# Triang head badge



## craggus2000 (Sep 24, 2019)

Hi all, new member here.
I regularly like to restore children's scooters, trikes and bikes, and am currently helping a friend with his restoration of a 1963 Triang Super Trike. We're having issues trying to find what the head badge should look like as the one that's on the trike is almost completely worn off. It is a tinplate shield that wraps around the steering column which looks similar to other triang shields I've seen but slightly different shape and larger. Approx height is 2.5 inches. 




Does anyone have a picture of what it should look like please? I would like to be able to reproduce it for restoration purposes but can see enough detail to get it accurate! 

Trawling the Internet so far has proven fruitless, apart from part of a decal that doesn't really look right! 
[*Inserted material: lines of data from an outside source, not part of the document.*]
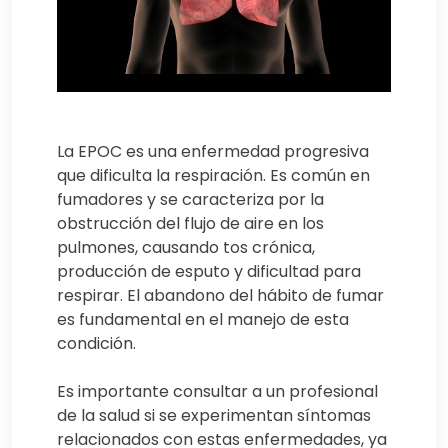
La EPOC es una enfermedad progresiva
que dificulta la respiración. Es común en
fumadores y se caracteriza por la
obstrucción del flujo de aire en los
pulmones, causando tos crónica,
producción de esputo y dificultad para
respirar. El abandono del hábito de fumar
es fundamental en el manejo de esta
condición.
Es importante consultar a un profesional
de la salud si se experimentan síntomas
relacionados con estas enfermedades, ya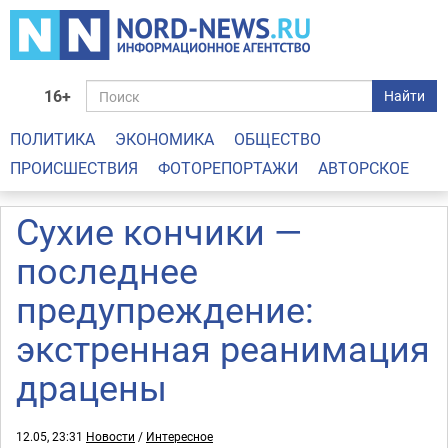
16+
Найти
ПОЛИТИКА
ЭКОНОМИКА
ОБЩЕСТВО
ПРОИСШЕСТВИЯ
ФОТОРЕПОРТАЖИ
АВТОРСКОЕ
Сухие кончики —
последнее
предупреждение:
экстренная реанимация
драцены
12.05, 23:31
Новости
/
Интересное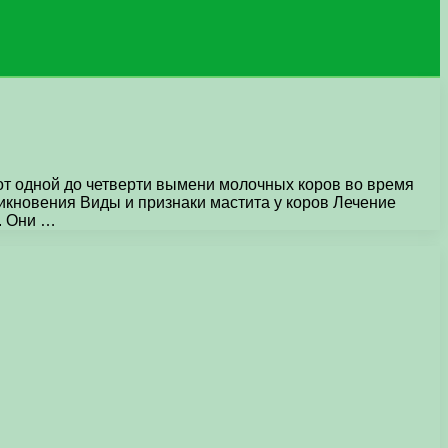
т одной до четверти вымени молочных коров во время
икновения Виды и признаки мастита у коров Лечение
. Они …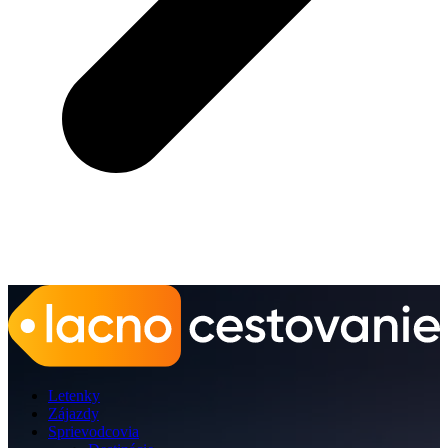
Letenky
Zájazdy
Sprievodcovia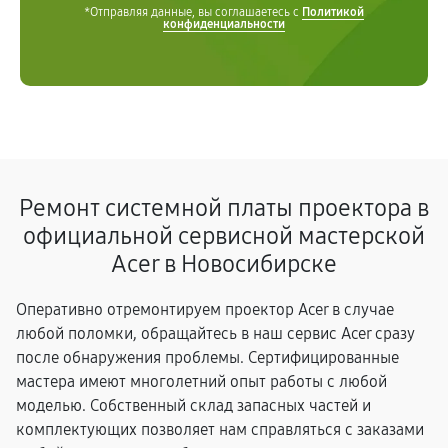
*Отправляя данные, вы соглашаетесь с
Политикой
конфиденциальности
Ремонт системной платы проектора в
официальной сервисной мастерской
Acer в Новосибирске
Оперативно отремонтируем проектор Acer в случае
любой поломки, обращайтесь в наш сервис Acer сразу
после обнаружения проблемы. Сертифицированные
мастера имеют многолетний опыт работы с любой
моделью. Собственный склад запасных частей и
комплектующих позволяет нам справляться с заказами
Any help would be greatly appreciated! 

Thanks in advance


----------



## ridingtoy (Sep 24, 2019)

Welcome to the CABE! Please feel free to share photos of your restoration work. As a trike collector, I'm always interested in seeing the results of other collectors/restorers efforts in fixing up older ride on toys. Here's a website I found with trike photos showing a similar badge if you scroll down, but doesn't have a good close up of the badge. It does show some colors used - https://www.bidorbuy.co.za/item/164449957/VINTAGE_LARGE_TRIANG_TRICYCLE_IN_VERY_GOOD_CONDITION.html  If I come across any other badge information I'll be sure to pass it along. You could also check for listing photos from sellers on ebay in countries where Triang toys were widely sold, as another suggestion. You can narrow your search by specific countries where ebay has listings. Perhaps a seller has shown a closeup photo of a head badge to match yours.

Dave


----------



## craggus2000 (Jan 7, 2020)

Hi,
Just to complete this thread, please see some photos of restorations I have done and assisted with...
All decals I have made myself and am selling on ebay if anyone is interested


----------



## 1motime (Jan 10, 2020)

Those are beautiful!  Very well done!


----------